<<<<

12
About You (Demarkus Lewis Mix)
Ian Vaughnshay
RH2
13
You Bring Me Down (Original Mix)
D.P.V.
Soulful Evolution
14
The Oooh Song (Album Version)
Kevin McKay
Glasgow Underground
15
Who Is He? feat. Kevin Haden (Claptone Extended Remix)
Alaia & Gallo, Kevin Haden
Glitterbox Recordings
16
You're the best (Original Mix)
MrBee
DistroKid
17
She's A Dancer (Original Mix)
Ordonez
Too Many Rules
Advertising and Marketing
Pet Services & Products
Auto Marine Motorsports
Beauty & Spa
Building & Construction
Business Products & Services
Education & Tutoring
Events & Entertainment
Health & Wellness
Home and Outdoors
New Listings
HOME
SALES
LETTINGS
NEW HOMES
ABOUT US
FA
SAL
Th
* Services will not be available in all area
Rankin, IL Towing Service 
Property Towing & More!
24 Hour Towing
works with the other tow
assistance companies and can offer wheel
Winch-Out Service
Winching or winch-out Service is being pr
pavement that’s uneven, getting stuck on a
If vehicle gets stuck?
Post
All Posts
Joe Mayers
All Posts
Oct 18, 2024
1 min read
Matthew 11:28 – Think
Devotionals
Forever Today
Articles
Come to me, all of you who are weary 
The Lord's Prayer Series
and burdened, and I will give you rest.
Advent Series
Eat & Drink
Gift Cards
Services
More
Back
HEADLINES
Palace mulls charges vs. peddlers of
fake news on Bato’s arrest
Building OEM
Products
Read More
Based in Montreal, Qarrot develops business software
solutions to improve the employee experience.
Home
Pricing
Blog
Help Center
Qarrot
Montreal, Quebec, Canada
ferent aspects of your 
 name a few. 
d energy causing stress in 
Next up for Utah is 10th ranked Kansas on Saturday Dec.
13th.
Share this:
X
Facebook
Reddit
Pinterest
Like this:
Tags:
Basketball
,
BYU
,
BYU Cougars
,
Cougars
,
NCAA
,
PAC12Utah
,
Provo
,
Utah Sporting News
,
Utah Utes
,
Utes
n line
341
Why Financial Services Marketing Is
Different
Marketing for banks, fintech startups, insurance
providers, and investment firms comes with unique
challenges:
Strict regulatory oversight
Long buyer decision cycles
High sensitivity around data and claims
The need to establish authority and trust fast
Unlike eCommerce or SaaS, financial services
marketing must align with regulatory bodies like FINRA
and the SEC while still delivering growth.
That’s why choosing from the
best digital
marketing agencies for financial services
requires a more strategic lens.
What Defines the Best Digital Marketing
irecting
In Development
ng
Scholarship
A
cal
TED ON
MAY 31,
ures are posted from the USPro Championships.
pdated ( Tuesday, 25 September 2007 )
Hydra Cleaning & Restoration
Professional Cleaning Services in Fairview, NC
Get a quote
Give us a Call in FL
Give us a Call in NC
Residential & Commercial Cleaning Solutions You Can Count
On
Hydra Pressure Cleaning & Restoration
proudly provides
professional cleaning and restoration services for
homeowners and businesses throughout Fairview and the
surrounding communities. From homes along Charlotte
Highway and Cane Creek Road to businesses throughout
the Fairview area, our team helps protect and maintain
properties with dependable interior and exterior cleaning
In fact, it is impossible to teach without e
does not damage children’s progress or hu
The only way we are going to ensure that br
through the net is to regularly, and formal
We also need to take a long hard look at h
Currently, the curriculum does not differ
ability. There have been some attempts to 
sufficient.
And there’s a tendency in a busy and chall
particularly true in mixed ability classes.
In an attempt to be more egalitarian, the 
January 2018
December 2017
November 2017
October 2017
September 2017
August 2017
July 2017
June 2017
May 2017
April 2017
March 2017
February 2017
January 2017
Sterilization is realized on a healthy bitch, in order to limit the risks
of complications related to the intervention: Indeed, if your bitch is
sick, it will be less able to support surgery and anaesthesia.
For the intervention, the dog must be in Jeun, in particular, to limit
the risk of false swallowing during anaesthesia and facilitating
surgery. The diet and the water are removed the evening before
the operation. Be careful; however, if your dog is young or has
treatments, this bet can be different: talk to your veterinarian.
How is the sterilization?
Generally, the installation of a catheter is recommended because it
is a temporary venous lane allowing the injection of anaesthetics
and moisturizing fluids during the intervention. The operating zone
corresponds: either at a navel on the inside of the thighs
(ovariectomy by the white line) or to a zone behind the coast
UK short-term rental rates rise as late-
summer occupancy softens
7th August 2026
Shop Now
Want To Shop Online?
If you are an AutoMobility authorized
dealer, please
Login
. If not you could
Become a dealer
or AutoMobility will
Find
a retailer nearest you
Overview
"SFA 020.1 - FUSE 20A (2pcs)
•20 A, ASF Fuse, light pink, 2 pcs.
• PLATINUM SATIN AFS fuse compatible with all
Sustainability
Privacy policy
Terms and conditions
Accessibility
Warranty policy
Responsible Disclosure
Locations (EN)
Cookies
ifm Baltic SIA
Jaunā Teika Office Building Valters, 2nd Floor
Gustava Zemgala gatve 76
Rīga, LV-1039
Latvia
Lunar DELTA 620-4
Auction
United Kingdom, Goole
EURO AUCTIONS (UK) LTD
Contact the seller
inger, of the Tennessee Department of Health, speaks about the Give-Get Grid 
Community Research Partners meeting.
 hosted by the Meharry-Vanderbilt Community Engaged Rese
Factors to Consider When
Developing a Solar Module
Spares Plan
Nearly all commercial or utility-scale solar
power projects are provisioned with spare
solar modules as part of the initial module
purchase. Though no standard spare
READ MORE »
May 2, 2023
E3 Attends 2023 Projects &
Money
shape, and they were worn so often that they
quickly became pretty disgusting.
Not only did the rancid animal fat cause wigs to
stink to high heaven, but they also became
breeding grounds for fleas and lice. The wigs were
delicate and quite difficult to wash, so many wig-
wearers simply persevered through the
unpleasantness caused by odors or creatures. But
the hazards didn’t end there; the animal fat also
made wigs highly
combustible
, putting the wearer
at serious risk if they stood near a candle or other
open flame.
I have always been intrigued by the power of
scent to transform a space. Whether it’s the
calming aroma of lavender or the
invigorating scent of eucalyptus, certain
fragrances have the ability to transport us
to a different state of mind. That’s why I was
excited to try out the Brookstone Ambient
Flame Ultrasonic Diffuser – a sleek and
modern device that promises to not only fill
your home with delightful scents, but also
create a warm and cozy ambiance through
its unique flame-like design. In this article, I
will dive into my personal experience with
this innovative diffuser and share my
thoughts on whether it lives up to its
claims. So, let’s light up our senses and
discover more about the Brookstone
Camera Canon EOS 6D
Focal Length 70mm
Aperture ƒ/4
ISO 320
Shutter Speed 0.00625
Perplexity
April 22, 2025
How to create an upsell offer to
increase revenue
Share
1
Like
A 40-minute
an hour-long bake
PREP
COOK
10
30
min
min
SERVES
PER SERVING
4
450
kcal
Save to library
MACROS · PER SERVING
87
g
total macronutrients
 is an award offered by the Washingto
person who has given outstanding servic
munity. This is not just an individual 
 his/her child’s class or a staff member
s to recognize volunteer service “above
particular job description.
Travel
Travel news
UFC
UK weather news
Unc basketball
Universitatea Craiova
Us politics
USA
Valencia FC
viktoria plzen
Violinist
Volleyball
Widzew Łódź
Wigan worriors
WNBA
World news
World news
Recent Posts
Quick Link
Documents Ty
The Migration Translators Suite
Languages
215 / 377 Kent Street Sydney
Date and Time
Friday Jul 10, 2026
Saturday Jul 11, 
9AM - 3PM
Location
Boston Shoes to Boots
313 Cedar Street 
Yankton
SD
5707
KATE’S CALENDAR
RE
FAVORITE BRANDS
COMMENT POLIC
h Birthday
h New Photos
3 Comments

>>>>

**WHAT TO DO**
Reproduce the entries above in full, so that each one reads exactly as before.

**SOLUTION**
12
About You (Demarkus Lewis Mix)
Ian Vaughnshay
RH2
13
You Bring Me Down (Original Mix)
D.P.V.
Soulful Evolution
14
The Oooh Song (Album Version)
Kevin McKay
Glasgow Underground
15
Who Is He? feat. Kevin Haden (Claptone Extended Remix)
Alaia & Gallo, Kevin Haden
Glitterbox Recordings
16
You're the best (Original Mix)
MrBee
DistroKid
17
She's A Dancer (Original Mix)
Ordonez
Too Many Rules
Advertising and Marketing
Pet Services & Products
Auto Marine Motorsports
Beauty & Spa
Building & Construction
Business Products & Services
Education & Tutoring
Events & Entertainment
Health & Wellness
Home and Outdoors
New Listings
HOME
SALES
LETTINGS
NEW HOMES
ABOUT US
FA
SAL
Th
* Services will not be available in all area
Rankin, IL Towing Service 
Property Towing & More!
24 Hour Towing
works with the other tow
assistance companies and can offer wheel
Winch-Out Service
Winching or winch-out Service is being pr
pavement that’s uneven, getting stuck on a
If vehicle gets stuck?
Post
All Posts
Joe Mayers
All Posts
Oct 18, 2024
1 min read
Matthew 11:28 – Think
Devotionals
Forever Today
Articles
Come to me, all of you who are weary 
The Lord's Prayer Series
and burdened, and I will give you rest.
Advent Series
Eat & Drink
Gift Cards
Services
More
Back
HEADLINES
Palace mulls charges vs. peddlers of
fake news on Bato’s arrest
Building OEM
Products
Read More
Based in Montreal, Qarrot develops business software
solutions to improve the employee experience.
Home
Pricing
Blog
Help Center
Qarrot
Montreal, Quebec, Canada
ferent aspects of your 
 name a few. 
d energy causing stress in 
Next up for Utah is 10th ranked Kansas on Saturday Dec.
13th.
Share this:
X
Facebook
Reddit
Pinterest
Like this:
Tags:
Basketball
,
BYU
,
BYU Cougars
,
Cougars
,
NCAA
,
PAC12Utah
,
Provo
,
Utah Sporting News
,
Utah Utes
,
Utes
n line
341
Why Financial Services Marketing Is
Different
Marketing for banks, fintech startups, insurance
providers, and investment firms comes with unique
challenges:
Strict regulatory oversight
Long buyer decision cycles
High sensitivity around data and claims
The need to establish authority and trust fast
Unlike eCommerce or SaaS, financial services
marketing must align with regulatory bodies like FINRA
and the SEC while still delivering growth.
That’s why choosing from the
best digital
marketing agencies for financial services
requires a more strategic lens.
What Defines the Best Digital Marketing
irecting
In Development
ng
Scholarship
A
cal
TED ON
MAY 31,
ures are posted from the USPro Championships.
pdated ( Tuesday, 25 September 2007 )
Hydra Cleaning & Restoration
Professional Cleaning Services in Fairview, NC
Get a quote
Give us a Call in FL
Give us a Call in NC
Residential & Commercial Cleaning Solutions You Can Count
On
Hydra Pressure Cleaning & Restoration
proudly provides
professional cleaning and restoration services for
homeowners and businesses throughout Fairview and the
surrounding communities. From homes along Charlotte
Highway and Cane Creek Road to businesses throughout
the Fairview area, our team helps protect and maintain
properties with dependable interior and exterior cleaning
In fact, it is impossible to teach without e
does not damage children’s progress or hu
The only way we are going to ensure that br
through the net is to regularly, and formal
We also need to take a long hard look at h
Currently, the curriculum does not differ
ability. There have been some attempts to 
sufficient.
And there’s a tendency in a busy and chall
particularly true in mixed ability classes.
In an attempt to be more egalitarian, the 
January 2018
December 2017
November 2017
October 2017
September 2017
August 2017
July 2017
June 2017
May 2017
April 2017
March 2017
February 2017
January 2017
Sterilization is realized on a healthy bitch, in order to limit the risks
of complications related to the intervention: Indeed, if your bitch is
sick, it will be less able to support surgery and anaesthesia.
For the intervention, the dog must be in Jeun, in particular, to limit
the risk of false swallowing during anaesthesia and facilitating
surgery. The diet and the water are removed the evening before
the operation. Be careful; however, if your dog is young or has
treatments, this bet can be different: talk to your veterinarian.
How is the sterilization?
Generally, the installation of a catheter is recommended because it
is a temporary venous lane allowing the injection of anaesthetics
and moisturizing fluids during the intervention. The operating zone
corresponds: either at a navel on the inside of the thighs
(ovariectomy by the white line) or to a zone behind the coast
UK short-term rental rates rise as late-
summer occupancy softens
7th August 2026
Shop Now
Want To Shop Online?
If you are an AutoMobility authorized
dealer, please
Login
. If not you could
Become a dealer
or AutoMobility will
Find
a retailer nearest you
Overview
"SFA 020.1 - FUSE 20A (2pcs)
•20 A, ASF Fuse, light pink, 2 pcs.
• PLATINUM SATIN AFS fuse compatible with all
Sustainability
Privacy policy
Terms and conditions
Accessibility
Warranty policy
Responsible Disclosure
Locations (EN)
Cookies
ifm Baltic SIA
Jaunā Teika Office Building Valters, 2nd Floor
Gustava Zemgala gatve 76
Rīga, LV-1039
Latvia
Lunar DELTA 620-4
Auction
United Kingdom, Goole
EURO AUCTIONS (UK) LTD
Contact the seller
inger, of the Tennessee Department of Health, speaks about the Give-Get Grid 
Community Research Partners meeting.
 hosted by the Meharry-Vanderbilt Community Engaged Rese
Factors to Consider When
Developing a Solar Module
Spares Plan
Nearly all commercial or utility-scale solar
power projects are provisioned with spare
solar modules as part of the initial module
purchase. Though no standard spare
READ MORE »
May 2, 2023
E3 Attends 2023 Projects &
Money
shape, and they were worn so often that they
quickly became pretty disgusting.
Not only did the rancid animal fat cause wigs to
stink to high heaven, but they also became
breeding grounds for fleas and lice. The wigs were
delicate and quite difficult to wash, so many wig-
wearers simply persevered through the
unpleasantness caused by odors or creatures. But
the hazards didn’t end there; the animal fat also
made wigs highly
combustible
, putting the wearer
at serious risk if they stood near a candle or other
open flame.
I have always been intrigued by the power of
scent to transform a space. Whether it’s the
calming aroma of lavender or the
invigorating scent of eucalyptus, certain
fragrances have the ability to transport us
to a different state of mind. That’s why I was
excited to try out the Brookstone Ambient
Flame Ultrasonic Diffuser – a sleek and
modern device that promises to not only fill
your home with delightful scents, but also
create a warm and cozy ambiance through
its unique flame-like design. In this article, I
will dive into my personal experience with
this innovative diffuser and share my
thoughts on whether it lives up to its
claims. So, let’s light up our senses and
discover more about the Brookstone
Camera Canon EOS 6D
Focal Length 70mm
Aperture ƒ/4
ISO 320
Shutter Speed 0.00625
Perplexity
April 22, 2025
How to create an upsell offer to
increase revenue
Share
1
Like
A 40-minute
an hour-long bake
PREP
COOK
10
30
min
min
SERVES
PER SERVING
4
450
kcal
Save to library
MACROS · PER SERVING
87
g
total macronutrients
 is an award offered by the Washingto
person who has given outstanding servic
munity. This is not just an individual 
 his/her child’s class or a staff member
s to recognize volunteer service “above
particular job description.
Travel
Travel news
UFC
UK weather news
Unc basketball
Universitatea Craiova
Us politics
USA
Valencia FC
viktoria plzen
Violinist
Volleyball
Widzew Łódź
Wigan worriors
WNBA
World news
World news
Recent Posts
Quick Link
Documents Ty
The Migration Translators Suite
Languages
215 / 377 Kent Street Sydney
Date and Time
Friday Jul 10, 2026
Saturday Jul 11, 
9AM - 3PM
Location
Boston Shoes to Boots
313 Cedar Street 
Yankton
SD
5707
KATE’S CALENDAR
RE
FAVORITE BRANDS
COMMENT POLIC
h Birthday
h New Photos
3 Comments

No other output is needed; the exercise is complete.